I still didn't see it. However, my point is still valid: without regular bulk runs, there's no way to know the current state. A single failure on a key package can easily kill more than 3000 packages that depend on it. This point is really a tangent, but as I see it, there are two sides to the coin. One can clearly install pkgsrc on FreeBSD and use it, but is somebody really "maintaining" it? Had I stopped checking after Q2, thousands of packages would have stopped building on DragonFly for 2012Q3.

That leads to another tangent: No build farms. In an ideal (fantasy) world, somebody would throw their proposed changed in a build farm and ensure that no regressions (build failures) were suffered on any platform. Pkgsrc BADLY needs something like this. I know it costs money, I'm sure we could scrape together funds for a dedicated machine but it still has to be hosted and controlled with other machines. I don't see any talk about a facility like this, but I think it's essential to keep QA levels up.

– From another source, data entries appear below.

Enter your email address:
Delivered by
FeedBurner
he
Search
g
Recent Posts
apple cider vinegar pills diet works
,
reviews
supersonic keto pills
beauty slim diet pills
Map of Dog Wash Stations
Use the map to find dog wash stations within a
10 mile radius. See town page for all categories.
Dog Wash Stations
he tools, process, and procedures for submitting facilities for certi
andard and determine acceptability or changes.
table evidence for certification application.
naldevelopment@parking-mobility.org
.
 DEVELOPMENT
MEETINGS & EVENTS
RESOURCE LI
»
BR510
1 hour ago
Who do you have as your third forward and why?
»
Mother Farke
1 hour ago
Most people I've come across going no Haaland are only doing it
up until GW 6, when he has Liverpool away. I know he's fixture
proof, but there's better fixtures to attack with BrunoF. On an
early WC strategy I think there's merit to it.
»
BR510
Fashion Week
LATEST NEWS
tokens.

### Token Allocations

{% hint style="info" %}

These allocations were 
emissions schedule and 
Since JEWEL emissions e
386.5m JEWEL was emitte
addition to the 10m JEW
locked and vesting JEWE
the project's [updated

  >  Also missing the point: Nobody pointed at GCC 4.2 as the problem.

That would require knowing offhand which gcc version the warning flag
was added to (not likely) or having a stable of already-built gcc
versions to test (also not likely) -- like many people here the only
gcc versions I have readily available are the 4.1 from netbsd-5 and
the 4.5 from netbsd-6 and -current.

(Actually I can also get to a 4.1 shipped by Red Hat, and I might have
a 4.2 somewhere on a machine that's powered down.)

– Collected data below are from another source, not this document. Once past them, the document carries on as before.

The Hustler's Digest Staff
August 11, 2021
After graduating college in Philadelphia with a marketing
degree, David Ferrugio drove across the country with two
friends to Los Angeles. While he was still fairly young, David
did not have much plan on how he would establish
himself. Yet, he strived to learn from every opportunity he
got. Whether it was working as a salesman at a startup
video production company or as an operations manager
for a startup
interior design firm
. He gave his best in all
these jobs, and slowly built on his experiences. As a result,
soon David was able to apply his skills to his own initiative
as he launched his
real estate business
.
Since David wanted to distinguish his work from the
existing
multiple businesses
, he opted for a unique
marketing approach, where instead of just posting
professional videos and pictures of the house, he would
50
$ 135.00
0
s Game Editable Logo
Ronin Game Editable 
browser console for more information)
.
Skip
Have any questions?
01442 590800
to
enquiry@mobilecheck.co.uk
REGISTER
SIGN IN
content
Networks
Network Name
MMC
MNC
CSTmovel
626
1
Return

The current release of DragonFly, 3.0, also has 4.1. If I wasn't already running 3.3, I could have checked with it.

But I think you're missing the "problem".
mingw-binutils didn't build on gcc47. I originally added a cflag "-Wno-unused-but-set-variable". GCC 4.4 sees the flag, doesn't know it, but lets it pass. Some unknown GCC older than that sees the flag, doesn't not it, and chokes. The question is really: Which is the first GCC that lets unrecognized warning flags pass?


  >  I think the project should define what platforms and compilers are
  >  protected (supported) leaving the rest as "maybe it will work,
  >  maybe not".  These seem like very basic parameters to me.  If this
  >  already exists, how about a link?

This list already exists (there's a list of OSes, the compiler list
follows from it) but this suggestion is missing the basic point, which
is that there is no time when it's appropriate to tell someone whose
world you've broken to suck it.


This is a consequence of not actually defining what pkgsrc pledges to support.

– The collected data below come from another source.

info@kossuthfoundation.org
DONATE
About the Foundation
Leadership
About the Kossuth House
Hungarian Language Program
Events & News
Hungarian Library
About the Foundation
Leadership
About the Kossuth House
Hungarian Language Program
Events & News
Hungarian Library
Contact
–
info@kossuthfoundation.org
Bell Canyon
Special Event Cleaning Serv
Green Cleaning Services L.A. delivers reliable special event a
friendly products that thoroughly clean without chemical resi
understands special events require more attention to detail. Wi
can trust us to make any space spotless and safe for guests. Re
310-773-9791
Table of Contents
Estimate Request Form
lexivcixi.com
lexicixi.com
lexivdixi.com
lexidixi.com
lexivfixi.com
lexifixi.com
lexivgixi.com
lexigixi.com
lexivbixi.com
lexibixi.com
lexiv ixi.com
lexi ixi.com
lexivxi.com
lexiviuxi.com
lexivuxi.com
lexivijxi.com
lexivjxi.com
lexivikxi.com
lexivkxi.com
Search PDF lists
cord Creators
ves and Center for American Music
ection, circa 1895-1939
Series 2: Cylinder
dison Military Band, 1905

Since gcc 3.x still appears in the field, we need to continue to
support it.


You'll be able to find gcc 3.x in the field in 2020. I'm not so certain "field" is the discerning factor here.



This whole thread is also missing another point, which is: new gcc
versions routinely break builds, particularly of low-quality software.
As long as gcc remains the predominant compiler, affected packages
will get fixed upstream, so these problems are transient, and
disabling -Werror in the meantime is a perfectly fine approach.
Or one can do the fixes and send them upstream.

It is good to know that disabling -Werror is fine. In fact, I think you can make a case for not having it on any packages for the reason above. GCC 4.8 is sure to break something that passes GCC 4.7.



Affected packages that are not maintained upstream should be either
patched or marked broken and eventually removed, depending on how
valuable they are and if anyone's interested in tidying them up.

I don't know which of these cases applies to mingw-binutils.


mingw-binutils isn't that old (version 2.18). It's only problem was a bad decision to use -Werror. I don't think this package needs anything else right now.